**** Extrait du document ****

Les accidents de travail se multiplient et comme cela est considéré le plus souvent comme un simple fait divers, on en fait état, mais sans beaucoup insister. A moins que cela ne soit très grave ou spectaculaire.
Comme l'incident qui a eu lieu dernièrement à Nabeul où une immense grue est tombée, provoquant des dégâts matériels importants. Des victimes, heureusement, il n'y en avait pas. Le hasard a voulu qu'il n'y ait personne dans les parages immédiats. Cet accident qui aurait pu être un véritable drame a remis à l'ordre du jour la question des normes de sécurité qui devraient être assurées sur les chantiers.
Ces normes ne concernent pas seulement la protection de ceux qui travaillent sur le chantier, mais également les dispositions à prendre pour protéger les alentours et ceux qui sont devenus par la force des choses des riverains, le temps que ces entreprises remballent matériels, engins et autres outils plus ou moins dangereux.
Il y a toujours risque..
Pour illustrer les entorses à la réglementation régissant ces chantiers qui se trouvent ou qui émergent un peu partout, il suffit de se rendre dans n'importe quelle cité, ville ou gouvernorat. Les exemples ne manquent pas. Pour en avoir idée, il n'y a qu'à lever la tête pour voir au deuxième, quatrième ou sixième étage l'échafaudage mis en place pour le badigeonnage d'un immeuble.
A ces hauteurs vertigineuses, aucun système de protection. Le ou les ouvriers, le dos dans le vide, évoluent sans peur et sans reproche de la part du chef de chantier. Comment ces hommes, qui sont généralement chefs ou soutiens de famille, acceptent-ils de travailler dans ces conditions incroyables, intenables, inhumaines.
Notre passage pour voir ce qui se passe à une dizaine de kilomètres de la capitale a coïncidé avec la sortie d'un de ces ouvriers. Il se dirigeait vers l'arrêt du bus. Nous lui avons offert de le prendre en charge. Cela lui a délié la langue. «Je ne sais pas si je suis assuré. Personne ne m'a jamais parlé de cette histoire d'assurance. Je suis bien content de travailler et comme nous sommes payés régulièrement, j'envoie un peu d'argent à la famille. Personnellement, je ne suis pas assez qualifié pour travailler sur les échafaudages que l'on pose à l'extérieur pour la finition.
Il y a ceux qui sont spécialisés mais je suis personnellement incapable de le faire. J'ai peur du vide et si on m'y oblige je partirai pour aller ailleurs. J'ai entendu les chefs recommander de poser des «planches» de protection, mais pour ce genre des travaux on les confie à des ouvriers chevronnés qui sont payés à la tâche pour gagner du temps ». Comme nous avons vu des ouvriers qui ne sont pas tunisiens, nous lui avons posé la question à propos de ces jeunes. «Ils viennent du Sahara. On les fait travailler à l'intérieur et on leur confie des tâches bien déterminées».

**** Données à examiner ****

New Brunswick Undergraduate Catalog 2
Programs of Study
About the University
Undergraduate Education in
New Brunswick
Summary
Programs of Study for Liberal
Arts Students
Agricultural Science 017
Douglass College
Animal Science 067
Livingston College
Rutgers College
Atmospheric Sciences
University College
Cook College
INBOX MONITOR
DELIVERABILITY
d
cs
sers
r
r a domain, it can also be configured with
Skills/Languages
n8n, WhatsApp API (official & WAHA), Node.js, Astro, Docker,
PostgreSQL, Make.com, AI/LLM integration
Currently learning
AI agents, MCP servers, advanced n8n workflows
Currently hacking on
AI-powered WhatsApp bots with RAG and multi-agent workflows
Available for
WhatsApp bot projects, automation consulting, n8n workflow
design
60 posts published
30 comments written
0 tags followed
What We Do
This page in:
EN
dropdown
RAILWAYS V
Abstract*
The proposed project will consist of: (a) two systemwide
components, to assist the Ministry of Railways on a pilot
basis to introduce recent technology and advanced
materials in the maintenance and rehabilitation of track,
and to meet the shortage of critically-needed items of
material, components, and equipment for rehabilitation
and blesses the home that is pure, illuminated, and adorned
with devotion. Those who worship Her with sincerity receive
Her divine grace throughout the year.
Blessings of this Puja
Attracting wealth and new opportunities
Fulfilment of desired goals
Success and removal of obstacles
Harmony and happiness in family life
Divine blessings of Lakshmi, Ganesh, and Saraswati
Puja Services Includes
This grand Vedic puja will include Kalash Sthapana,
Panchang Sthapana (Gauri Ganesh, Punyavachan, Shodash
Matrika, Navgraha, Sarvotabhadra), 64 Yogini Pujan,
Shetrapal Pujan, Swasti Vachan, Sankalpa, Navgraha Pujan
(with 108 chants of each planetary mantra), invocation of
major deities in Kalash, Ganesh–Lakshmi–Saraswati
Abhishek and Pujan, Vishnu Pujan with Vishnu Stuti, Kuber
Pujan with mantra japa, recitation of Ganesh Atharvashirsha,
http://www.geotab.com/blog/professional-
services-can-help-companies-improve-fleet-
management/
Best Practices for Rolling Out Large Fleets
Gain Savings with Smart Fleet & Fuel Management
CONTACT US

****

Tâche à réaliser: Selon le texte sur les accidents de travail, dans quelle ville une immense grue est-elle tombée ?

Solution de l'exercice: À Nabeul.